Posó su cuerpo sobre la piedra caliente, rígido como el caparazón de una tortuga o cualquier animal inerte que se resiste a la descomposición. Alguien le contó alguna vez que el hammam es un lugar para el olvido. Cerró los ojos con el ánimo de quien niega su presente y se dejó cubrir por la espuma de la flor del beso.
La lluvia de perseidas traspasó certera el cielo de su piel. Sintió en tonces un torbellino de manos, una infinitud de dedos decapando la superficie áspera de su perfil de escamas. Todos sus recuerdos malogrados se desprendieron como la corteza seca de un árbol milenario. De pronto su corazón se hizo visible tras las reliquias de una herida antigua en proceso de exfoliación; un ámbar rojo inquieto e incesante, como el esplendor de los hibiscos y su destreza para florecer ocultos tras los labios.

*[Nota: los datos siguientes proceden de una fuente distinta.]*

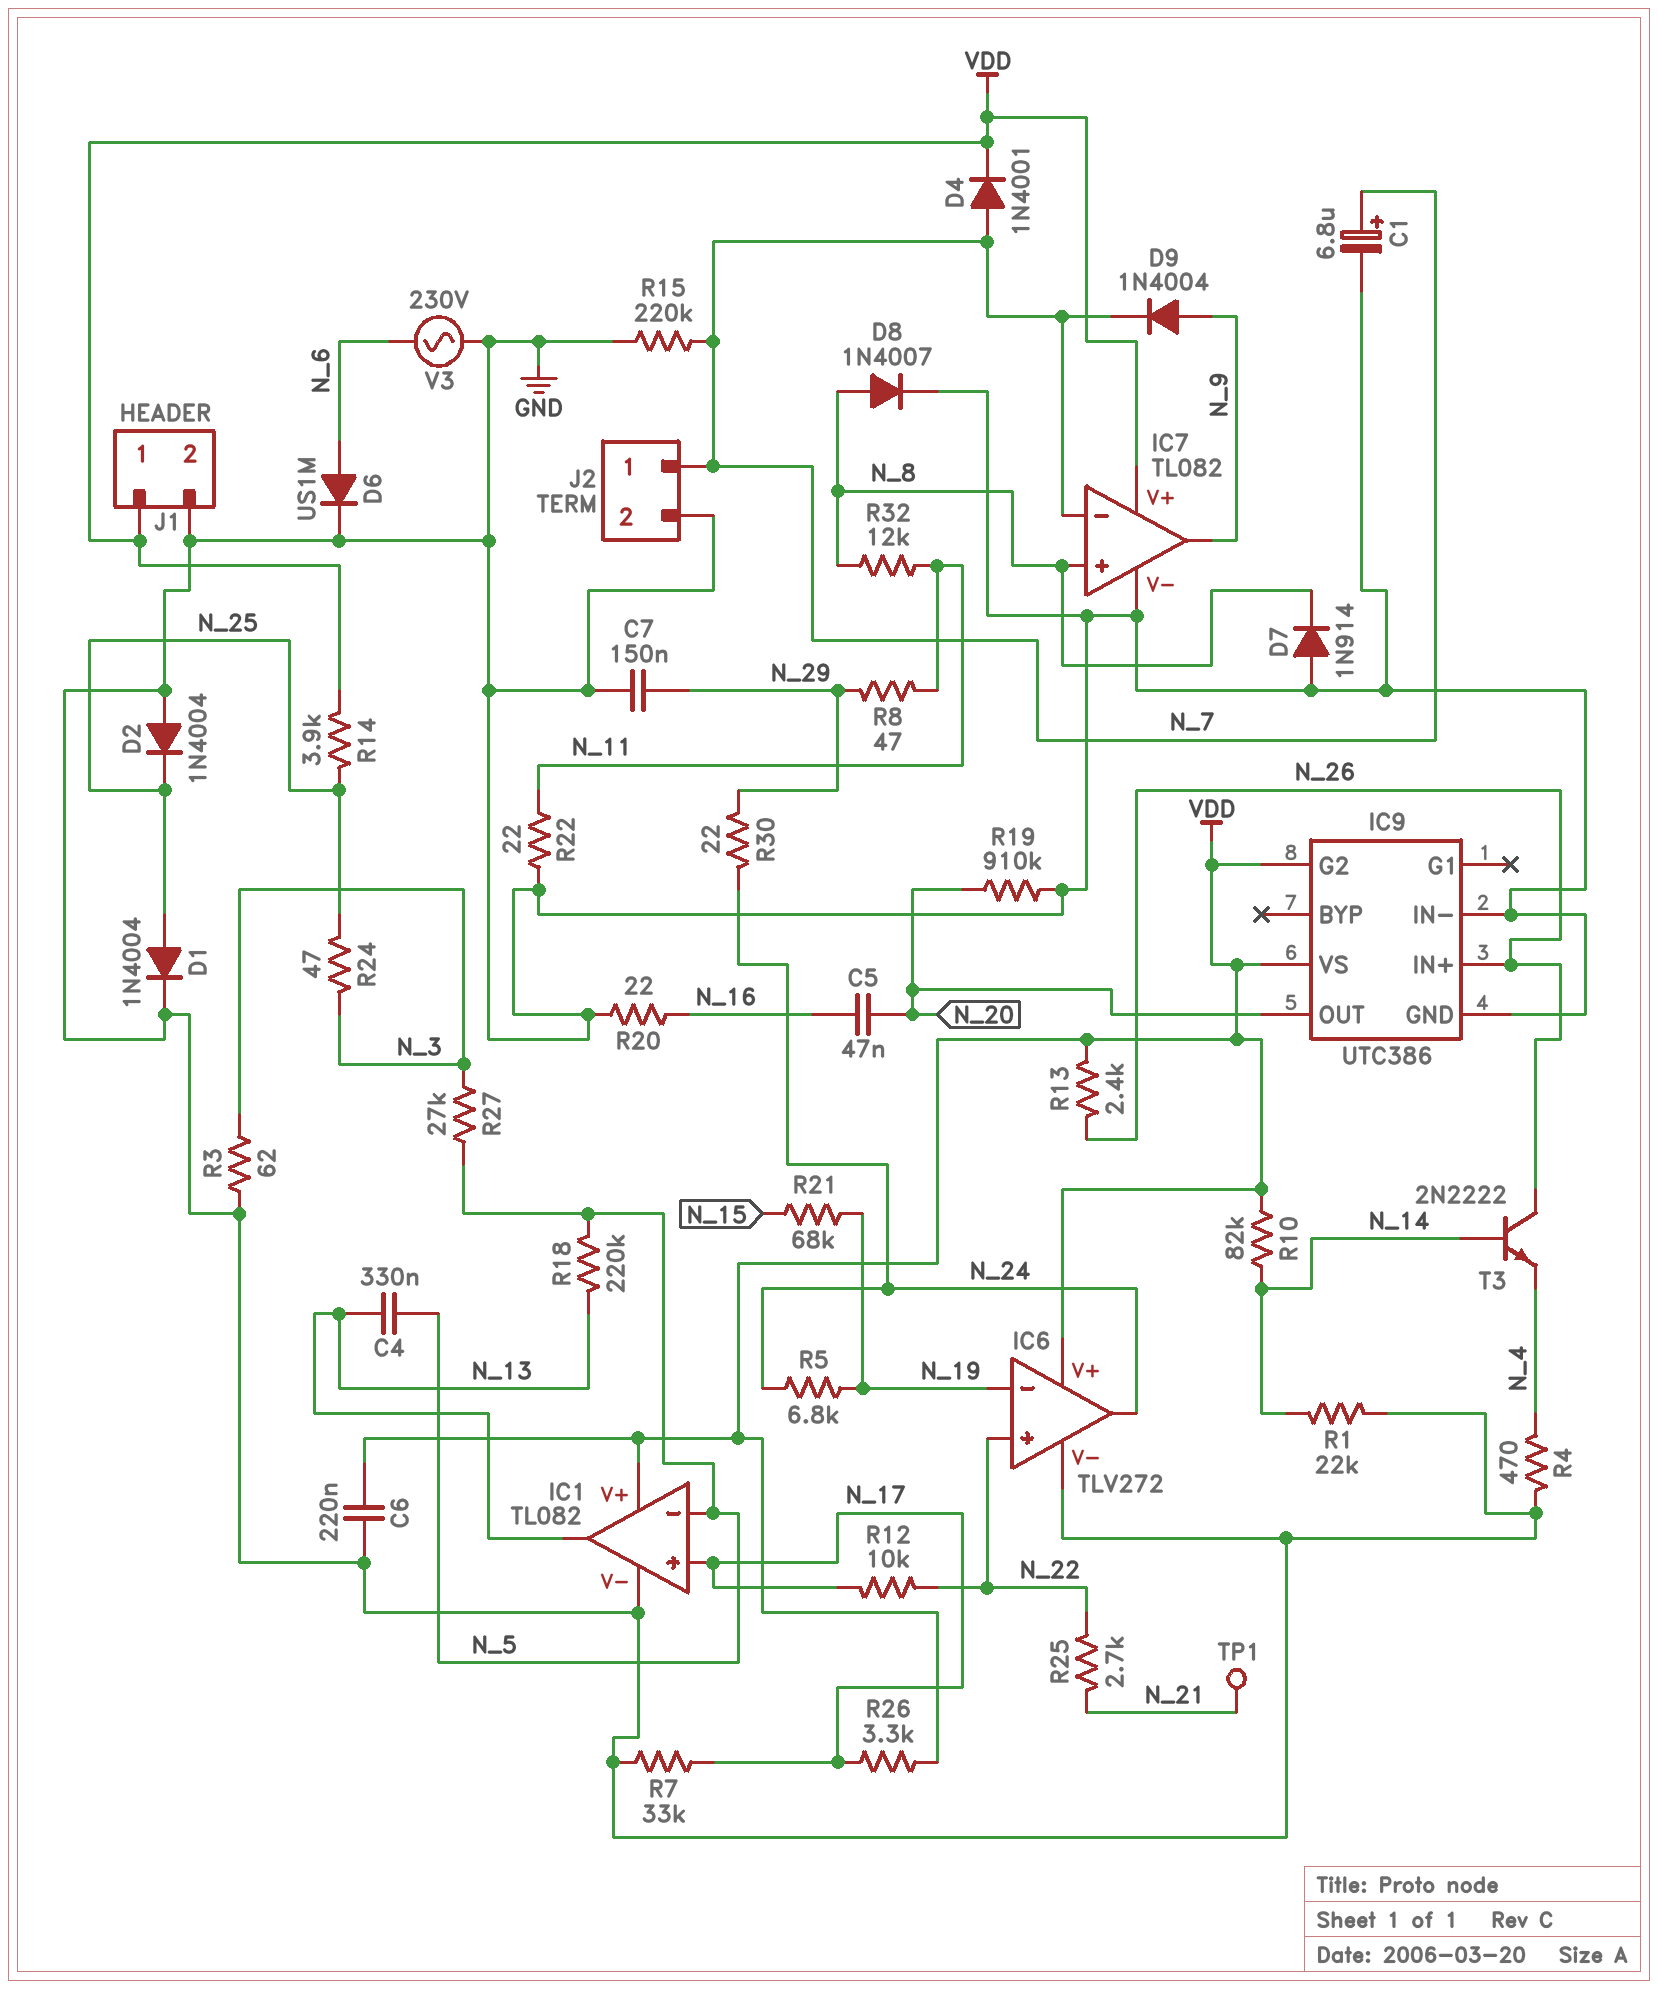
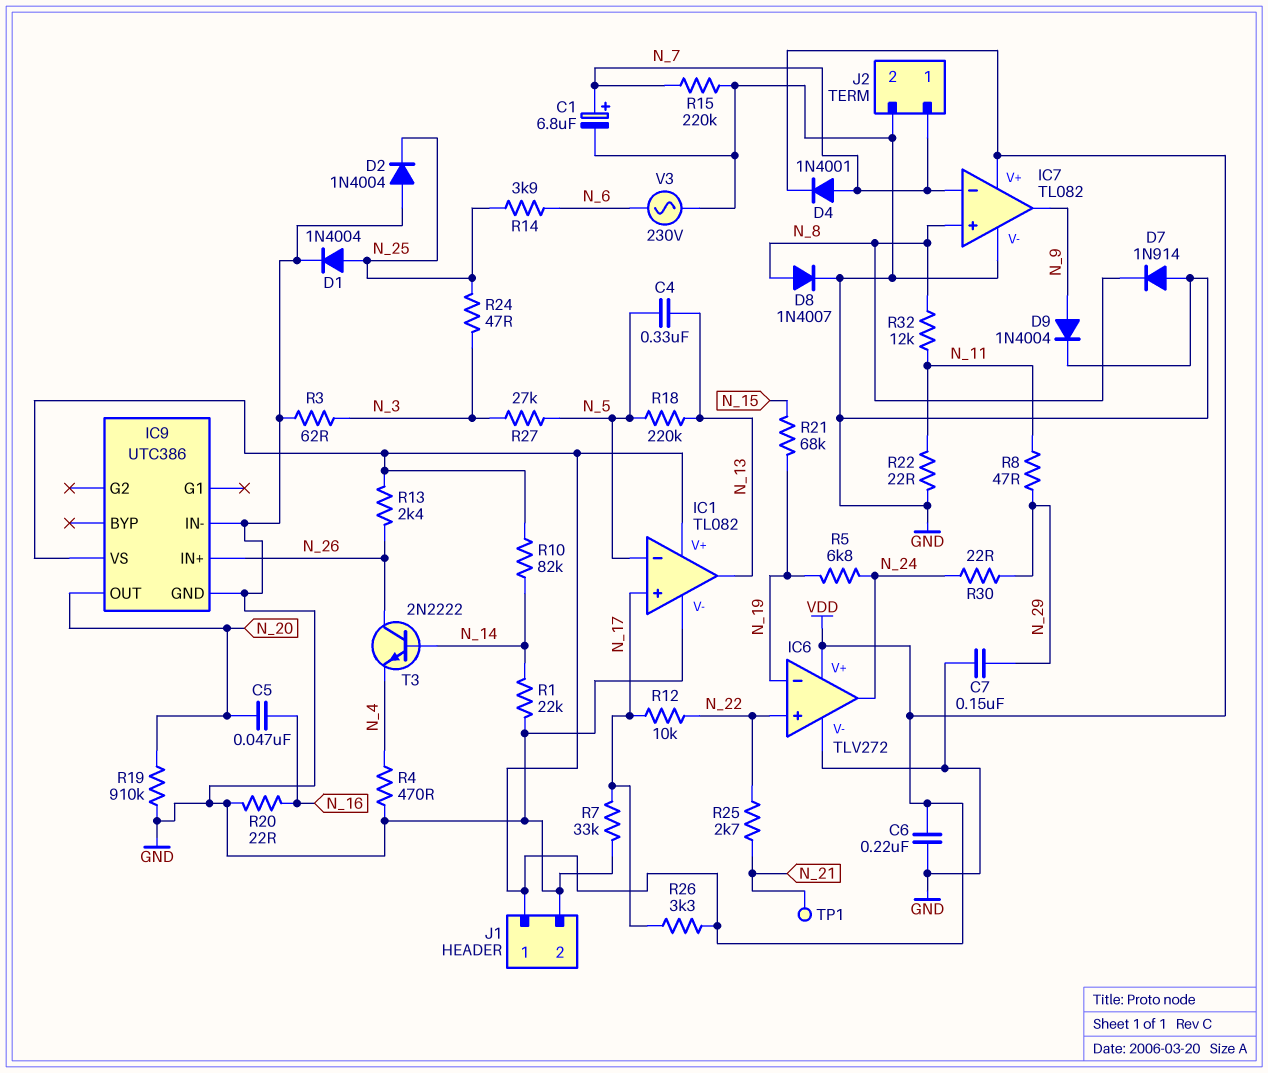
D6: diode US1M (A N_6, K GND) -> none
D9: diode 1N4004 (A N_9, K N_7) -> diode 1N4004 (A N_9, K GND)
IC9 pin G2: VDD -> none
R14: 3.9k (N_25, VDD) -> 3.9k (N_6, N_25)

Lentamente fue cediendo su rigidez remota al oficio de las manos. No le hacía falta soñarse en otro lugar para resistir la violencia de todos sus instantes. Había alcanzado el origen de la metamorfosis y su virtud para mutar las sombras en otra luz primera.
Su rostro ya era una flor.
Cuando despertó húmeda y tendida sobre la misma piedra descubrió de nuevo su apariencia humana, pero sonrió. Breve fue su anhelo de belleza y pétalos, eterna la plenitud que le aguardaba tras el desprendimiento de sus hojas ya caducas.